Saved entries
- Opening Delimiter -
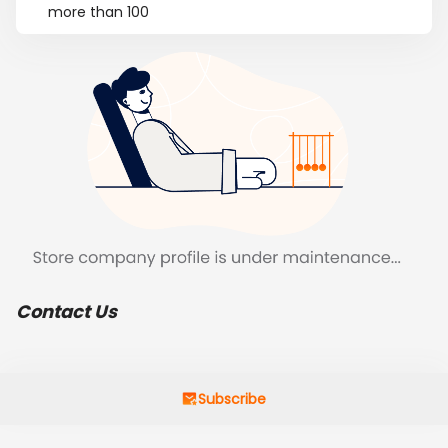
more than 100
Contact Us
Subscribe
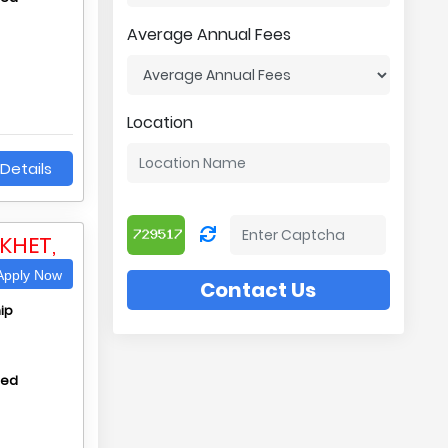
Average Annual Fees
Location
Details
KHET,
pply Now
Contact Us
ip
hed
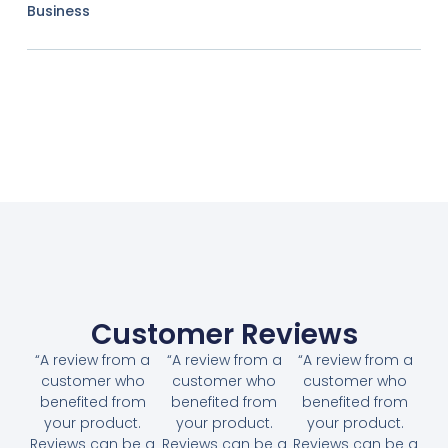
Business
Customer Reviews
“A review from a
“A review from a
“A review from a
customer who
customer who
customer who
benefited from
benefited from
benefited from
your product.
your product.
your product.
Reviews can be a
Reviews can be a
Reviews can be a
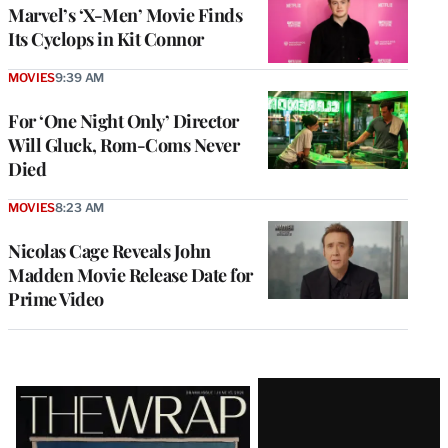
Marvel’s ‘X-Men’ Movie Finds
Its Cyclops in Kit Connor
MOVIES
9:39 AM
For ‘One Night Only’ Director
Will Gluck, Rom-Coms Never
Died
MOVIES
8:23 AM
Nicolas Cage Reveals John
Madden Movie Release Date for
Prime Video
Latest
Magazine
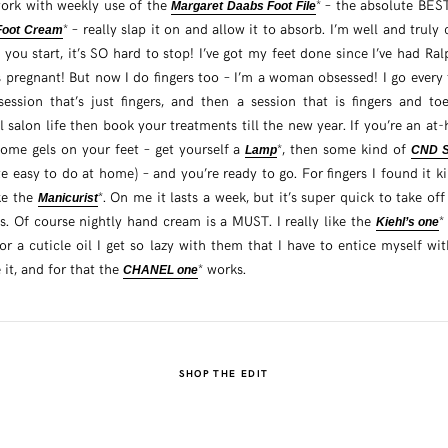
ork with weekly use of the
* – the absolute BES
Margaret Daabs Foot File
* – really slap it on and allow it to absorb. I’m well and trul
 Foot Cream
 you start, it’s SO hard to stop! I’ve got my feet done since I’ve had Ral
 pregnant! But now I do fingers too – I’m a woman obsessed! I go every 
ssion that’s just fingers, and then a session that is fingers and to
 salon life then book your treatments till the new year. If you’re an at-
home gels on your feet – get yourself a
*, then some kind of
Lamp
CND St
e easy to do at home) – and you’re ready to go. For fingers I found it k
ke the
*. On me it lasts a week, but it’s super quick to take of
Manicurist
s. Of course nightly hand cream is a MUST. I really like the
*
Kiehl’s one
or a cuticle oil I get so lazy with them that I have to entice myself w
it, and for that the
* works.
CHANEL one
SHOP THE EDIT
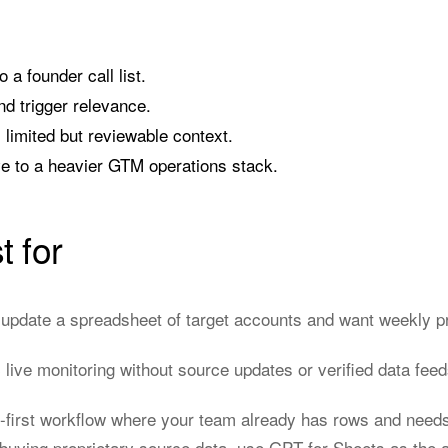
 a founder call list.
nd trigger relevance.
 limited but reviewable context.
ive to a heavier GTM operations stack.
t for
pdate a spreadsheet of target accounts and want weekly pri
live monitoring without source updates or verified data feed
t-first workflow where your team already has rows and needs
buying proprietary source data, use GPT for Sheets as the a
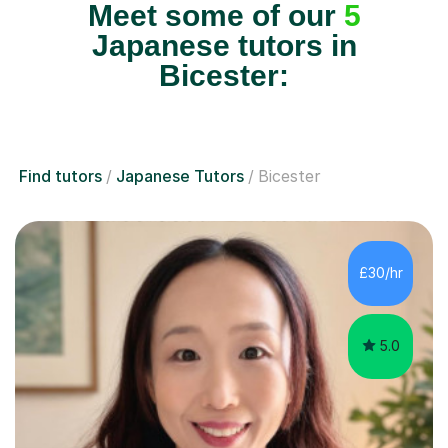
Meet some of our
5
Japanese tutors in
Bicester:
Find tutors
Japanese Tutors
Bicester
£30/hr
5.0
- Closing Delimiter -
- Opening Delimiter -
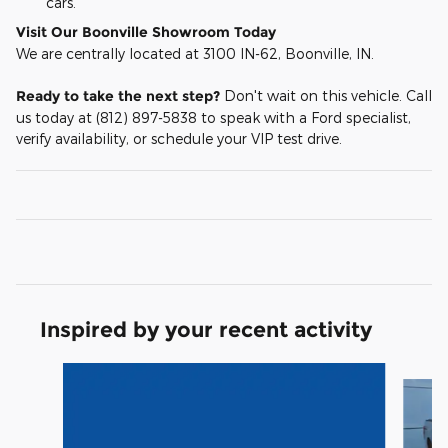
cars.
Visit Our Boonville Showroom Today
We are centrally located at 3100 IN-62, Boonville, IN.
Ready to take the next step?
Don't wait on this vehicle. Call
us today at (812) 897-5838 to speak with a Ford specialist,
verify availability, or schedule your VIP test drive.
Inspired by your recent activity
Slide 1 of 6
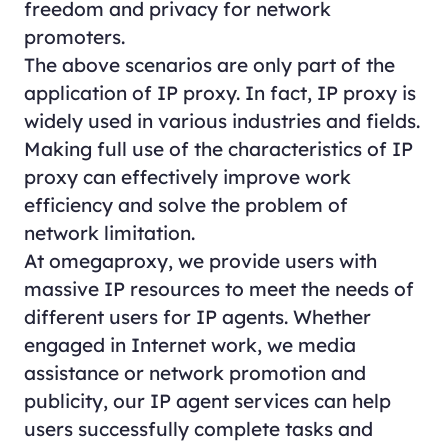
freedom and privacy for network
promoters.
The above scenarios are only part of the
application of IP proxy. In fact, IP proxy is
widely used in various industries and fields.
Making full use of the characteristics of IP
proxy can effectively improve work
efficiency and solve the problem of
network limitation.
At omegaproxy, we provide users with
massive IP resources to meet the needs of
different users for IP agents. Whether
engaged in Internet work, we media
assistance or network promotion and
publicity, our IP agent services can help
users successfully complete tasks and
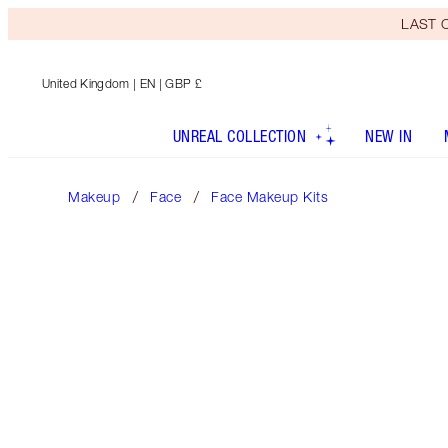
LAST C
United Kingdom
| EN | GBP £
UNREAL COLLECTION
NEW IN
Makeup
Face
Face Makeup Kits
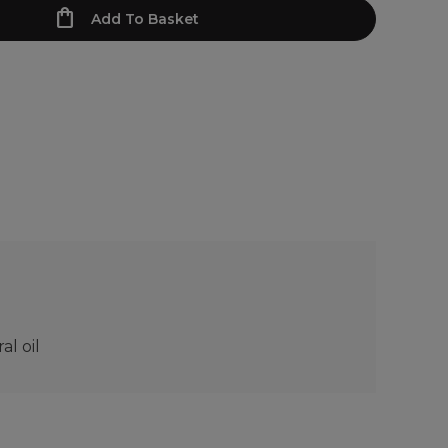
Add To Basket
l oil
- Closing Delimiter -
- Opening Delimiter -
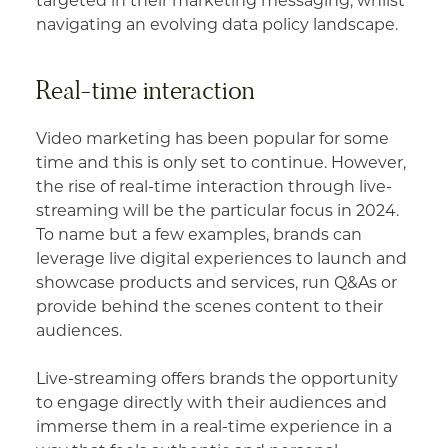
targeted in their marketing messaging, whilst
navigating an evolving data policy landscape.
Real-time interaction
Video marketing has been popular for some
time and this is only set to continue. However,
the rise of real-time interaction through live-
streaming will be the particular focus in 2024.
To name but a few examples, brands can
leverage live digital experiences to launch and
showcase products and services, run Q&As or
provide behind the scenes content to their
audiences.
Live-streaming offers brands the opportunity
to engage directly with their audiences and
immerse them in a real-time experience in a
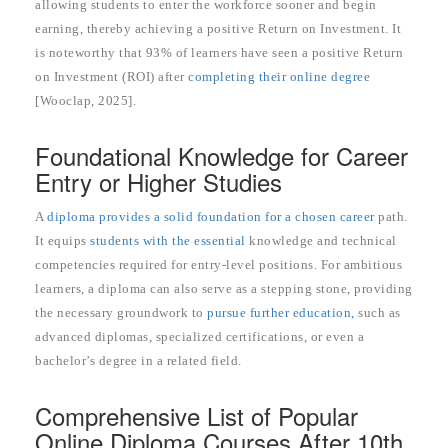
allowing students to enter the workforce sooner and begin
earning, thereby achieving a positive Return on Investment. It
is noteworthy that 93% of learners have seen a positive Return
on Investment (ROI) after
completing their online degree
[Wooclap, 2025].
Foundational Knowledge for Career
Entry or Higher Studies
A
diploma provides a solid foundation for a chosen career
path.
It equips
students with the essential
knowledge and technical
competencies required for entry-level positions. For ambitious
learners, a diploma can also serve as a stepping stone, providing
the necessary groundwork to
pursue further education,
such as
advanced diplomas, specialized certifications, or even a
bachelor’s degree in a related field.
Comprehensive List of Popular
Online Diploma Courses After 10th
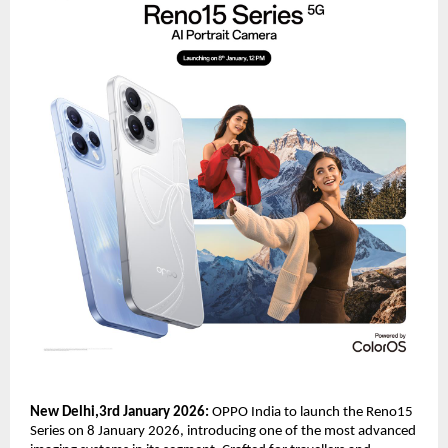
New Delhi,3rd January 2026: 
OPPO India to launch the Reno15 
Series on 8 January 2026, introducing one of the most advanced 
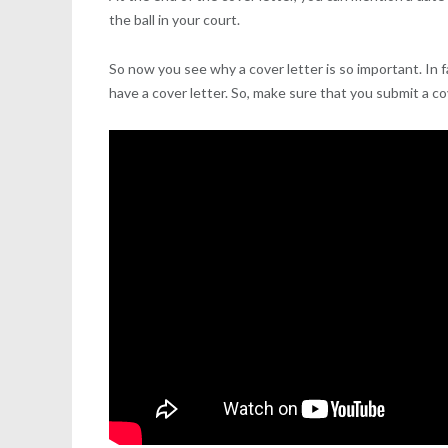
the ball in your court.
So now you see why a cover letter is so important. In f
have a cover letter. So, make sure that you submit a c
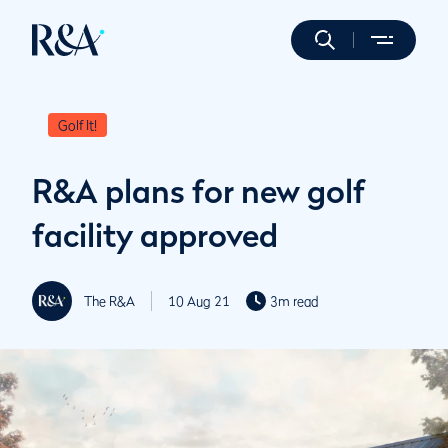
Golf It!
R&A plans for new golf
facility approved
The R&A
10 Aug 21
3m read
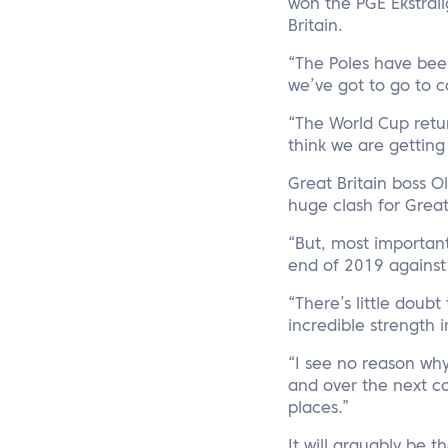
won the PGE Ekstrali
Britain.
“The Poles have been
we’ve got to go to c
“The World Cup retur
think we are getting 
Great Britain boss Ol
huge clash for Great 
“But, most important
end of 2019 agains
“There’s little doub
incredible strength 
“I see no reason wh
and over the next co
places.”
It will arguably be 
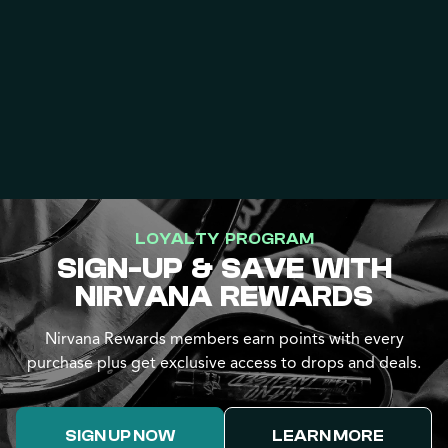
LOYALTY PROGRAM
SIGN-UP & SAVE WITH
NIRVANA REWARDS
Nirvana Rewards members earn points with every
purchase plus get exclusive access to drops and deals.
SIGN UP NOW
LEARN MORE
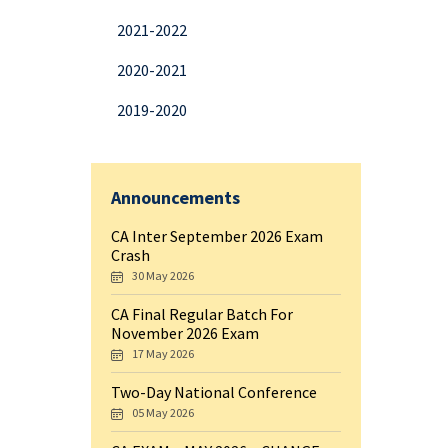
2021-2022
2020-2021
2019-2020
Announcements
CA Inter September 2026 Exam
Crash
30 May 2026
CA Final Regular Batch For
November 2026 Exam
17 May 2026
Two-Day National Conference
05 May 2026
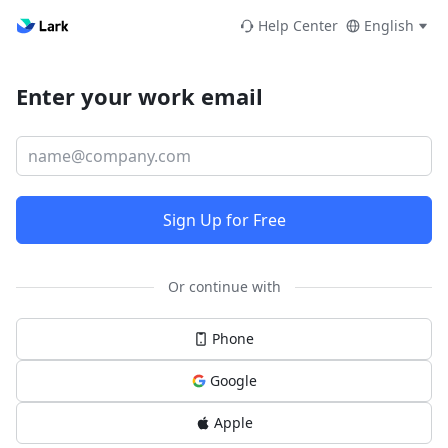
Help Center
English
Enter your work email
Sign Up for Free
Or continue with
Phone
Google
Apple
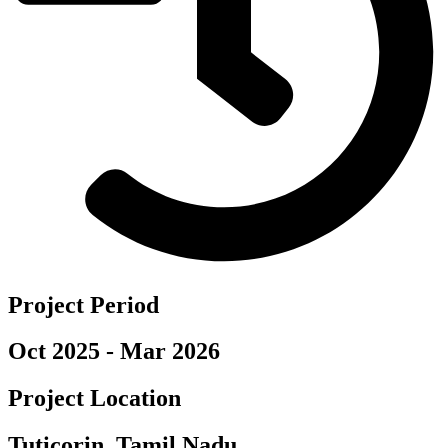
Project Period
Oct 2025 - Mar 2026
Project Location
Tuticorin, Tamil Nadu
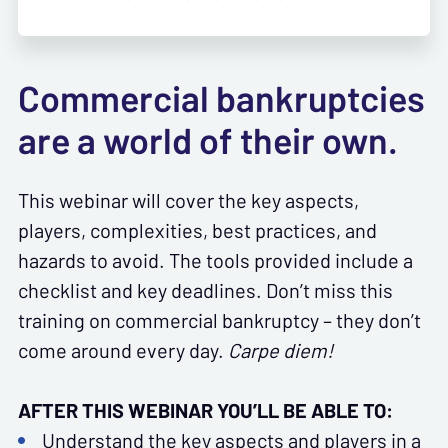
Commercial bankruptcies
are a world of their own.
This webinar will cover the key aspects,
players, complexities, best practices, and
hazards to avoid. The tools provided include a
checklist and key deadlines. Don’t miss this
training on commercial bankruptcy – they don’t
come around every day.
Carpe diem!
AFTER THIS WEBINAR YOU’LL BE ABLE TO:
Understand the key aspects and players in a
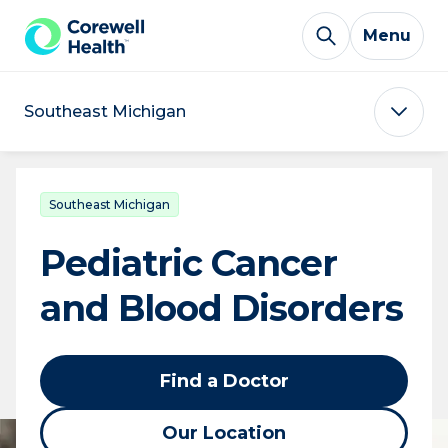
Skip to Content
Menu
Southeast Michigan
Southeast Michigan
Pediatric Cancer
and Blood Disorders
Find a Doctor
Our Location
- Closing Delimiter -
• [TRY IT]:
Please show every line above that includes the word "Great".

• [RESULT]:
Great Britain boss Ol
huge clash for Great 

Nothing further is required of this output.